Investor Rehab Financing HOW? NEED HELP ED!! - Posted by Keith C

Posted by Frank Chin on February 04, 2001 at 08:01:59:

I’ve been involved in Real Estate for 20 years doing mainly 2 and 3 family homes. Then got tired of Software last July after doing it for 15 years. I quit my job to concentrate Real Estate.

The problem we had was:

1- Rental Income replaced my wife’s salary, but not both.
2- As we bought more and more properties with income check loans - the credit scores and ratios got lower and lower. We thought it was ridiculous that we BEARLY made the last loan with 150K combined salary with rental income to boot.

Conclusion

Even if we worked and want to buy more real estate - we would need three jobs to get the bank’s ratios come out right. But then we would not have any time to manage the real estate.

Our restructuring Plan involves:

1- Selling our residential portfolio
2- Buying Commercial Real Estate.

We’re looking at a number of commercial deals right now. The main points:

a- Commercial loan rates run 8.5%.

b- Lenders look at income from the properties - not your W2. They look at personal credit, but mainly to see you’re not a crook.

c- Downside is principal amortization runs higher.

d- However- higher returns makes up lots of the difference.

e- There’s more seller financing available. Most are tired landlords in their 70’s wanting out who paid off mortgages years ago.

f- We’re also thinking of foreclosures and rehabs again. However, we will pay all cash - thus not requiring income and credit checks.
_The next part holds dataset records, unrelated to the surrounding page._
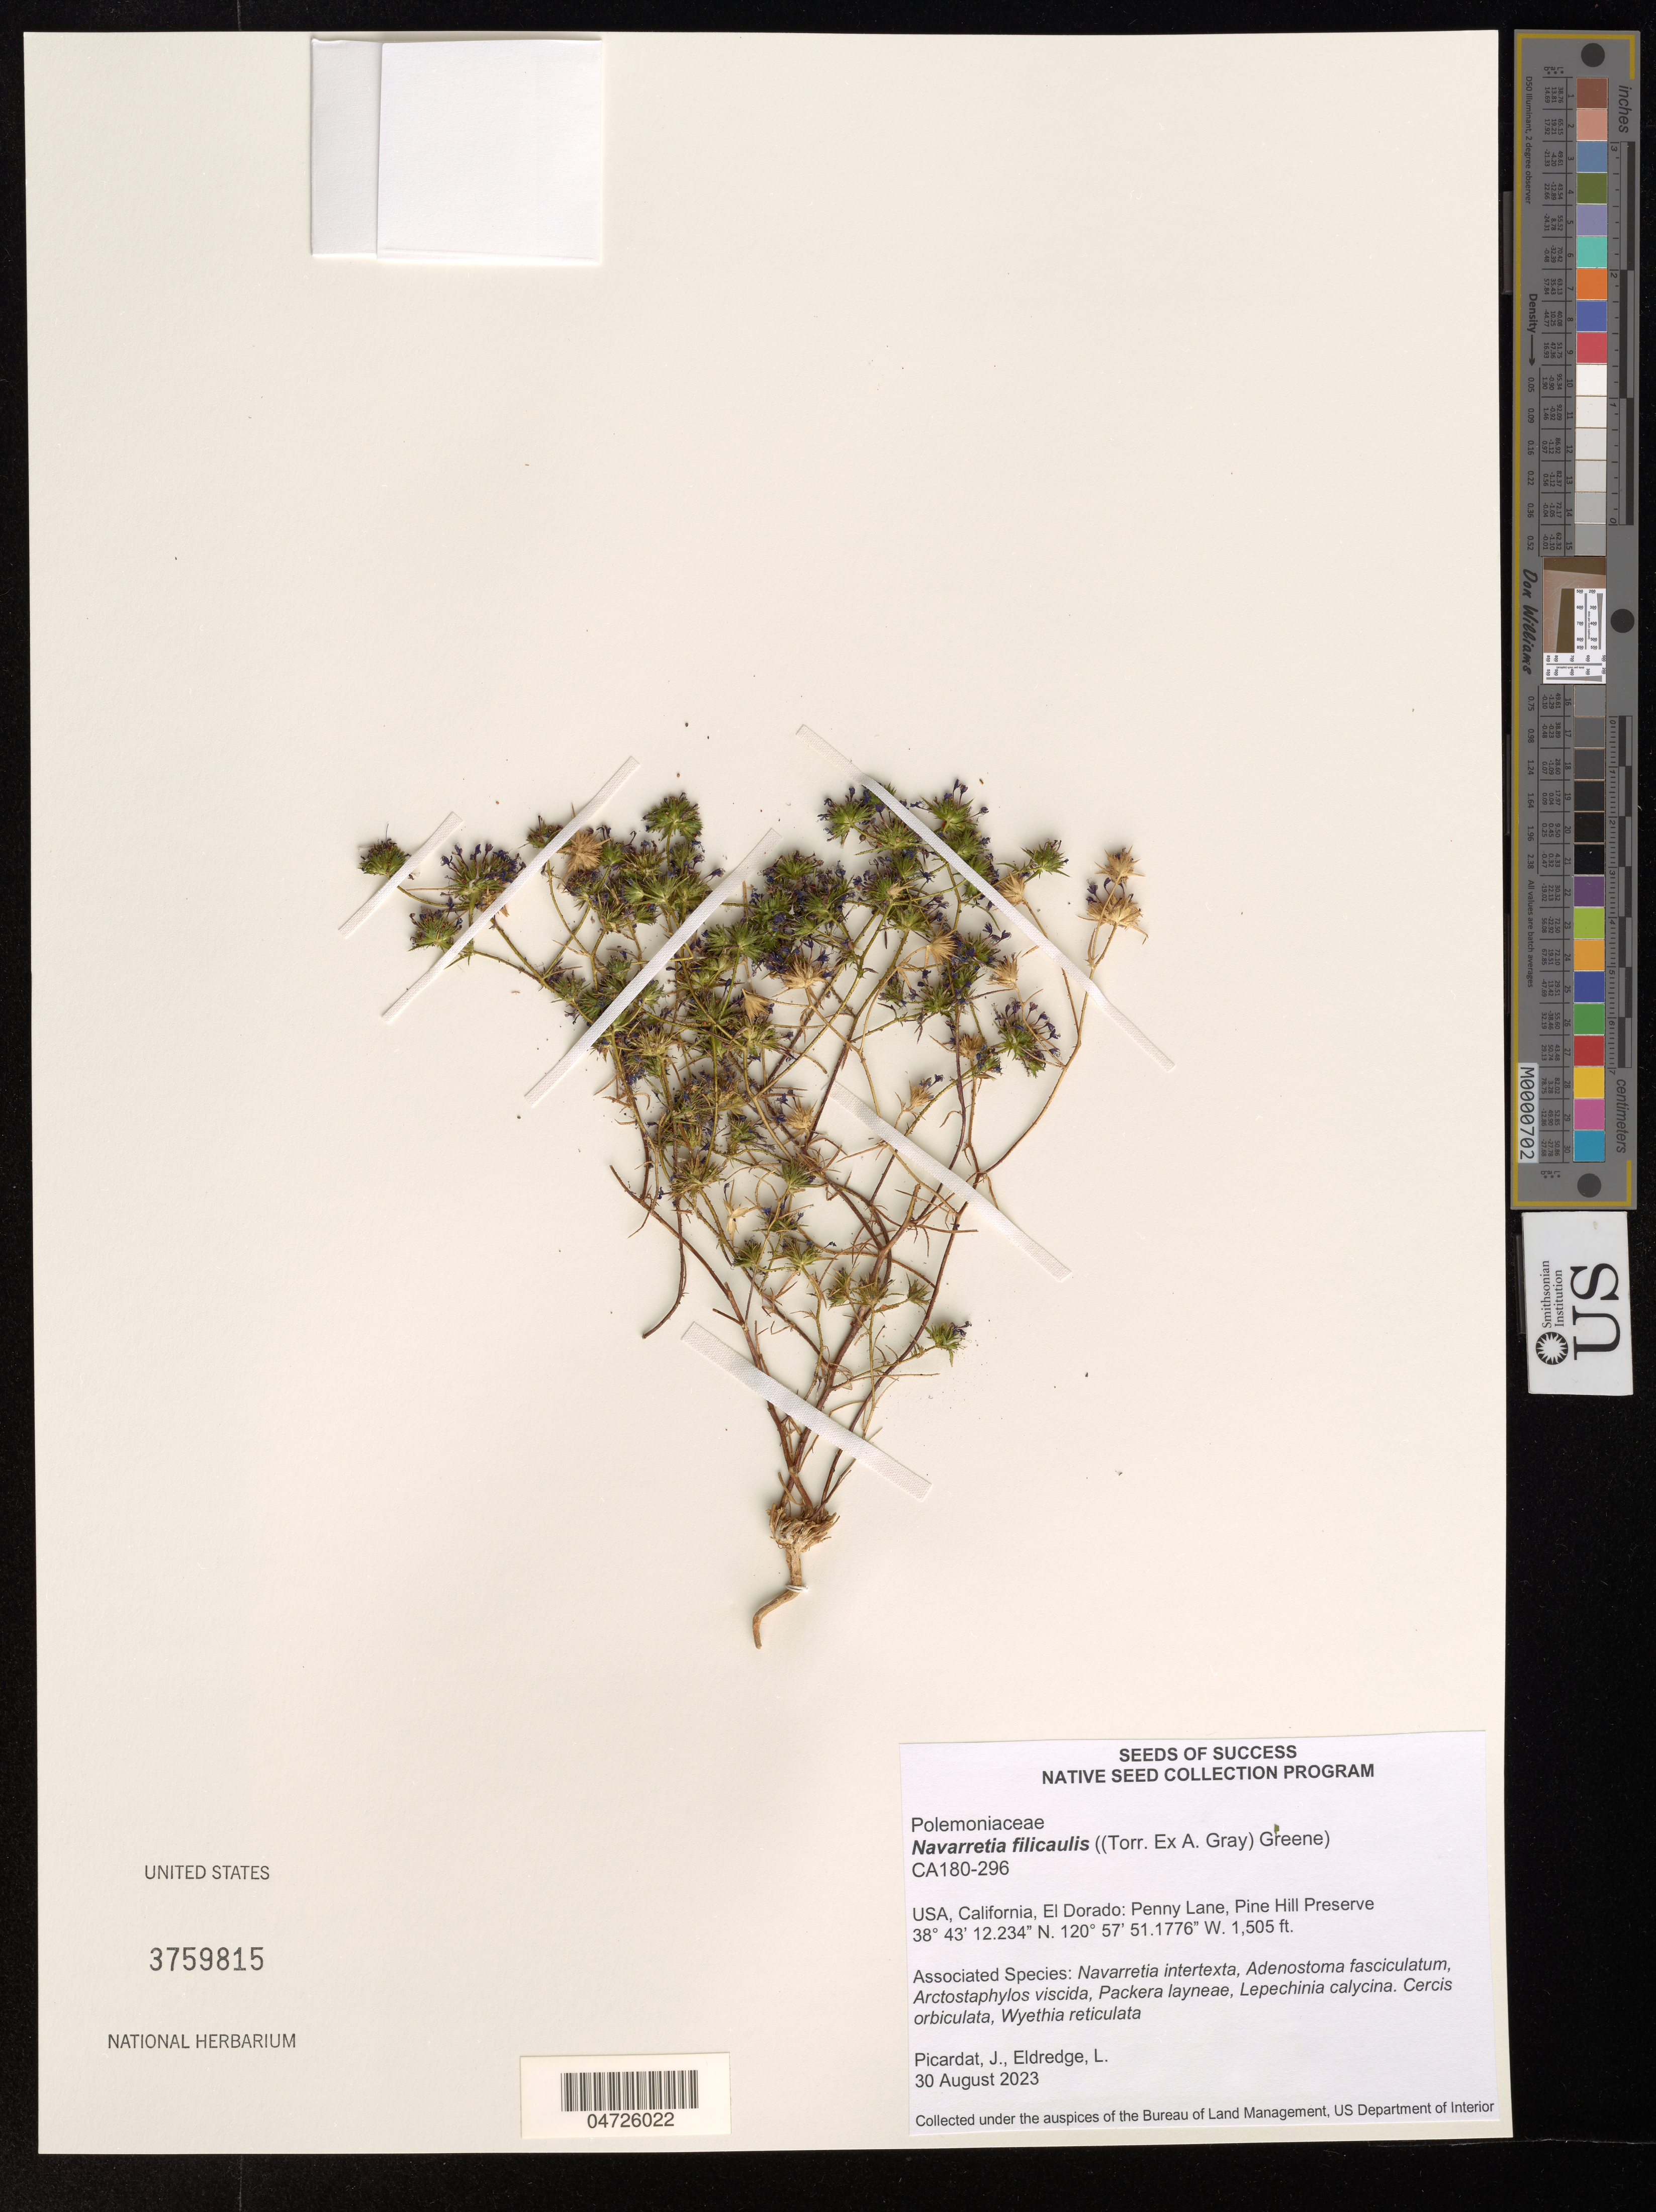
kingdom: Plantae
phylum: Tracheophyta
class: Magnoliopsida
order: Ericales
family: Polemoniaceae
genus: Navarretia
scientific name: Navarretia filicaulis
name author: (Torr. ex A. Gray) S.W. Greene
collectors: J. Picardat & L. Eldredge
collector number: CA180-296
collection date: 2023-08-30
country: United States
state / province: California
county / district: El Dorado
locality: El Dorado: Penny Lane, Pine Hill Preserve.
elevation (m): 459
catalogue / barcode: US 3759815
Investor Rehab Financing HOW? NEED HELP ED!! - Posted by Keith C

Posted by Keith C on February 01, 2001 at 22:42:07:

Hi Ed,

I was reading an answer you gave on the finance board and hoped that you could possibly expound on something for me… I have been a sole real estate investor now for 3 years - I left my 17 year Software Engineering career after doing both for 6 years. But now because of the unfairness of the FICO scoring system coupled with the fact that I have a lot of real estate (i.e., much debt) my credit score is 620 or maybe alittle below - the system doesn’t bother to take into accout the persons income! Thus, it is a serious hinderance to me in this industry of Real Estate investing. I am liquadating all of my rental property and am buying smaller buildings (1-4 units) for flipping and need to pursue financing for these rehab projects. Also, because I am not gainfully employed on a 9-5 job now the banks need to see proof of income from my tax forms etc. But how can they determine the real picture since every real estate investor I know always shows less than they really make every year? Do you have any suggestions on what the best approach is for this scenario? I am in Illinois and currently have several projects (single family homes) that need funding quickly - particularly acquisition and rehab costs. This ridiculous scoring system is so bad that everytime you simply want to check your own score it causes your score to drop because of so called excessive inquiries - who ever wrote that software program needs to be flogged!